As an editor and information architect, I find the topic of creating indexes somewhat interesting, although like many things that are theoretically interesting the actual application of it is sure tedium. As a result I’ve been putting off indexing the new book Fly Fishing in the Russian Far East because I knew it was going to be a long and tedious process. However, the book really needed one and we needed to get it done. (Does anybody have a copy of the first Joy of Homebrewing, before it was indexed? Great book, nearly useless.)
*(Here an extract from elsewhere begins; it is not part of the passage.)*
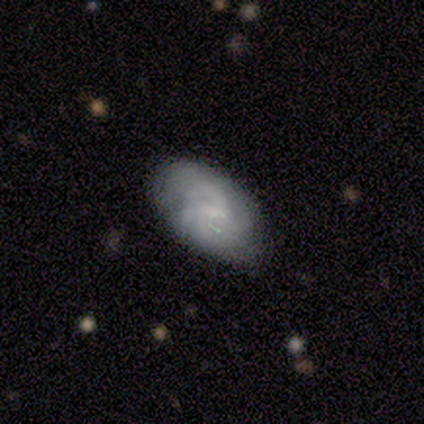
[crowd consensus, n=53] Overall: smooth (47%, tied with featured or disk). How rounded: in between (96%). Merging: none (52%; minor disturbance 34%).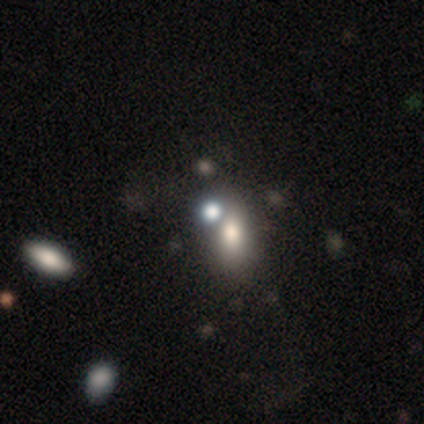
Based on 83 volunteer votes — Overall: smooth (58%; featured or disk 23%). How rounded: in between (71%). Merging: none (51%; merger 39%).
At any rate, a beautiful book needs a beautiful index. I finally set down to do it and realized I’d had a stroke of good luck, as the author had thought about this a little bit and sent me an Excel file with a list of categories and all of the words in each category. I realized that what I had here was a concordance file. Now strictly speaking a concordance is a list of words in a book. For instance, all of the times “Jesus” is listed in the Bible, while an index is a list of ideas. In other words, sometimes we’ll go to an index looking for a certain word, but often we are looking for an answer to a question. “What flies should I use for grayling?” As a result there are a fascinating number of classifications and taxonomies used and each book will pretty much require a unique solution. In our case, the author Mikhail Skopets had divided it up into Geographic Regions, Species, Flies, and General. This is pretty much exactly how I would use the index to answer questions about the book. Once again, when I went off research just how to do this, I couldn’t find the info, so once I figured it out I thought I would share.
Tip: As an aside, if you ever get stuck on any taxonomy problem, it always helps to start your organization by the old who, what, where, why, when, and how. Here we have the Where, What, and How covered. The General category then picks up all of the subheads such as “Fishing Techniques for Stargazers” which were too granular to keep in the TOC. I think you can effectively answer any question about finding information in this book with this scheme.
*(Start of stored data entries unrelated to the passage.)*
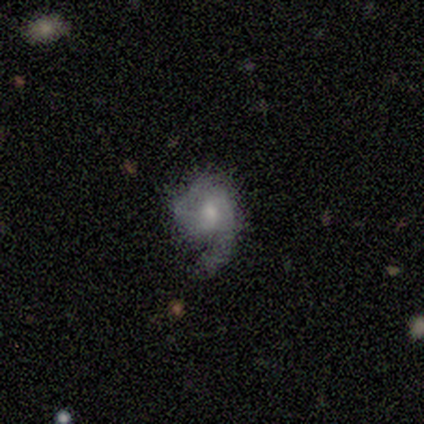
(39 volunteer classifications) Smooth or featured: featured or disk — 64% (smooth — 28%)
Edge-on disk: no — 100%
Bar: no — 76% (weak — 24%)
Spiral arms: yes — 88% (no — 12%)
Spiral winding: loose — 36% (tight — 32%)
Spiral arm count: 1 — 55% (2 — 36%)
Bulge size: moderate — 60% (small — 36%)
Merging: none — 42% (major disturbance — 36%)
In general there are two ways to index a book in Word. You can go through the entire book manually and mark up each word, term, or section you think you want to index, then you go to References | Insert Index and it will generate a very nice alphabetic index, complete with subentries and cross references. The other way is to generate a concordance file and have Word go through and find all of the words in the file.
I’m not going to be one of those bloggers who reposts a help file or somebody else’s tutorial and calls it content. There is a lot of information out there on how to build Word indexes. However to get what we wanted, an alphabetico-classed index for the semantically inclined, Word doesn’t get you there unless you want to manually edit the file, so this will tell you how to do it automatically using Word.
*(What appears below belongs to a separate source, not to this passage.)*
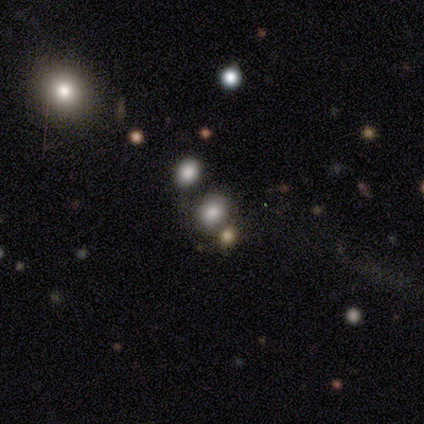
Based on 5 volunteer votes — Morphology: type=smooth (60%); roundness=in between (67%); merging=merger (67%).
There are some caveats here and I’m still in proof-of-concept so I’ll call them out, but I hope you find this helpful.
Caveat 1: Word is a word processing platform, not a publishing platform. It’s not really made for books, so we have to bend it up a little bit.
What I realized was Mikhail had given me a concordance file. Now Word really isn’t a publishing platform, and so it doesn’t get everything right, but in this case they did a smart thing. A concordance file is, as I said, a list of words in a document (book) that you want to find. But what Word has done that makes it brilliant is they use a two-column table for their concordance file. The first column is the list of words you are looking for, the second column is the idea you want to link to that word.
This makes it much more useable than a strict concordance file. For instance in the left column you can see the actual text from the book, including things like the scientific name. Odds are pretty good that while the scientific name for round whitefish is of passing interest to me, unless I’m a professional ichthyologist (which I almost did become at one point) I won’t be using that term to look them up in the index. So in the right column are the terms that you will see in the index to find the text in the left column. Therefore, the text “Round Whitefish (Prosopium cylindraceum)” will be in the index as its full text name “Round Whitefish (Prosopium cylindraceum)”: its common name, “Round Whitefish;” and its Latin name “Prosopium cylindraceum.” You have to make lots of choices like this and I’m still editing the concordance file to file to optimize it.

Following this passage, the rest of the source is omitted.